The new cases are in a province at the opposite end of the country from the earlier outbreak, making it unclear if this is a new epidemic or a continuation of the previous one. But a statement from the ministry of health on Wednesday said the distance of more than 1,500 miles suggests these cases are not linked to the outbreak in Bikoro.
“It’s unlikely to be connected to the previous outbreak,” Jessica Ilunga, a spokeswoman for Health Minister Oly Ilunga, told STAT.
Samples from four sick people have tested positive for Ebola. But it is still not clear which species of the virus is responsible. There are six known species of ebolaviruses; most outbreaks in DRC have been caused by the Ebola Zaire virus.
The new cases have occurred in North Kivu province, which is located in northeastern DRC, along the border with Uganda and Rwanda. Last weekend the country’s health ministry reported that there had been 26 people sick with fever and “hemorrhagic signs” at a place called Mangina. Of those, 20 had died.
Six samples were sent to the national laboratory in Kinshasa on Tuesday. Testing is still underway to determine the species responsible, Ilunga said.
A team of 12 experts from Kinshasa will arrive in the outbreak area on Thursday to set up the needed components of the response, the health ministry’s statement said. The team will include laboratory technicians, epidemiologists, clinical psychologists, and doctors, and will be equipped with a mobile laboratory and personal protective equipment.
During the Bikoro outbreak, there was grave concern the town’s proximity to the Congo River could allow for spread of the virus to several major cities along the busy waterway, including the DRC capital, Kinshasa.
The geography of this outbreak is different, but also challenging.
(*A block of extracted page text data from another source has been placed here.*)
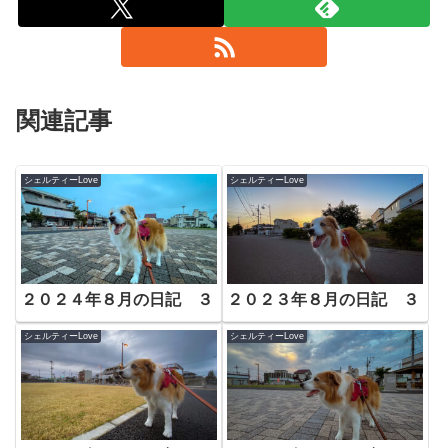
関連記事
シェルティーLove
シェルティーLove
２０２４年８月の日記 ３
２０２３年８月の日記 ３
シェルティーLove
シェルティーLove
The region has long been riven with political conflict. North Kivu province is also home to more than 1 million displaced people. And there is significant cross-border travel with Rwanda and Uganda.
“This new cluster is occurring in an environment which is very different from where we were operating in the northwest,” Dr Peter Salama, deputy director-general for emergency preparedness and response at the World Health Organization, said in a statement. “This is an active conflict zone. The major barrier will be safely accessing the affected population.”
The health ministry’s statement noted that experimental Ebola therapies, sent to DRC during the Bikoro outbreak, are still in the country.
“The ethics and scientific committees will determine the most appropriate curative and preventive treatments for this tenth epidemic,” it said.
But determining the species of the virus responsible for the new outbreak will be critical. The experimental vaccine used during the Bikoro outbreak targets Ebola Zaire, as does the ZMapp monoclonal antibody treatment.
If the new cases are caused by a different ebolavirus species, prevention and treatment options will be more limited.